* How to complete this task
Across the whole listing, filter for the string "tumor" and copy every line that has it.

* Data in this exercise
:::::

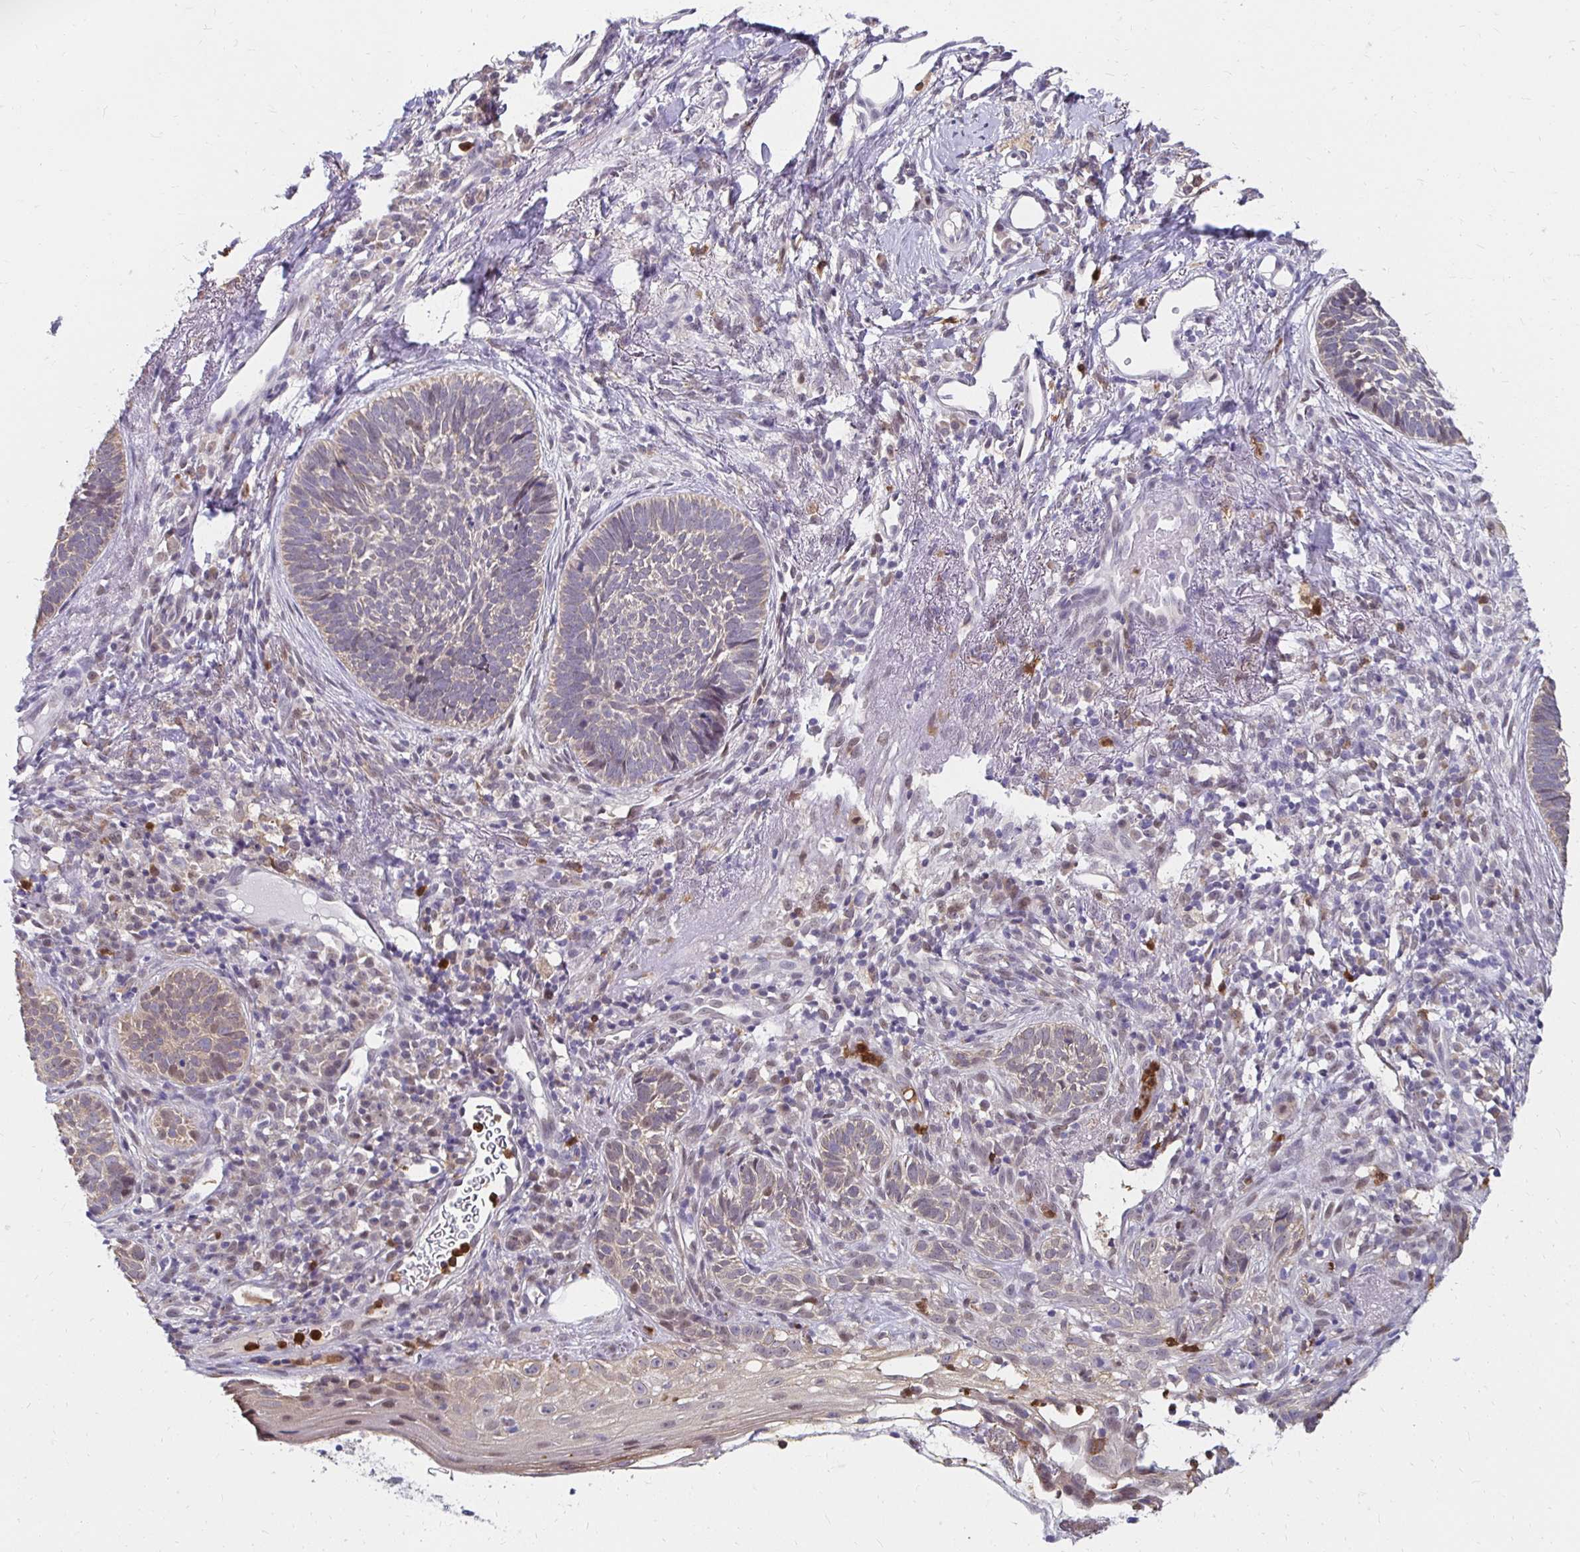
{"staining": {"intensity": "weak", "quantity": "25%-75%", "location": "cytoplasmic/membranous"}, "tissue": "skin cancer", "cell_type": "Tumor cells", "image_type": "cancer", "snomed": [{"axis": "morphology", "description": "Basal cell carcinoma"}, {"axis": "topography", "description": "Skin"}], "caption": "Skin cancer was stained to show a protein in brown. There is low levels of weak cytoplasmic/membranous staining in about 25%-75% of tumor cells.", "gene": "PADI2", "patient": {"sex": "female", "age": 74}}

:::::

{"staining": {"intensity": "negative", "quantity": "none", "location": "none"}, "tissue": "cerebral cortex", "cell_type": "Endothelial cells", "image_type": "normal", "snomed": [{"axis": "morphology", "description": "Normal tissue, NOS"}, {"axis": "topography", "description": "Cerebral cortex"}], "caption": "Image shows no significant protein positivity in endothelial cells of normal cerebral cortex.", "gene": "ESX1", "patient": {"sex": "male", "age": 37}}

:::::

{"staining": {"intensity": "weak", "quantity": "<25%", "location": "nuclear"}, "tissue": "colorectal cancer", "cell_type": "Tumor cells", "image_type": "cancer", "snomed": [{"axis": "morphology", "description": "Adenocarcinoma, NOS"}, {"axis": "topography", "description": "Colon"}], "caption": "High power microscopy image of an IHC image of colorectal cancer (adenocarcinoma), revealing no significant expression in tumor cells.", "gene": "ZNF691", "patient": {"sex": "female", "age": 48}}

:::::

* Answer space
{"staining": {"intensity": "weak", "quantity": "25%-75%", "location": "cytoplasmic/membranous"}, "tissue": "skin cancer", "cell_type": "Tumor cells", "image_type": "cancer", "snomed": [{"axis": "morphology", "description": "Basal cell carcinoma"}, {"axis": "topography", "description": "Skin"}], "caption": "Skin cancer was stained to show a protein in brown. There is low levels of weak cytoplasmic/membranous staining in about 25%-75% of tumor cells.", "gene": "PADI2", "patient": {"sex": "female", "age": 74}}
{"staining": {"intensity": "weak", "quantity": "<25%", "location": "nuclear"}, "tissue": "colorectal cancer", "cell_type": "Tumor cells", "image_type": "cancer", "snomed": [{"axis": "morphology", "description": "Adenocarcinoma, NOS"}, {"axis": "topography", "description": "Colon"}], "caption": "High power microscopy image of an IHC image of colorectal cancer (adenocarcinoma), revealing no significant expression in tumor cells.", "gene": "ZNF691", "patient": {"sex": "female", "age": 48}}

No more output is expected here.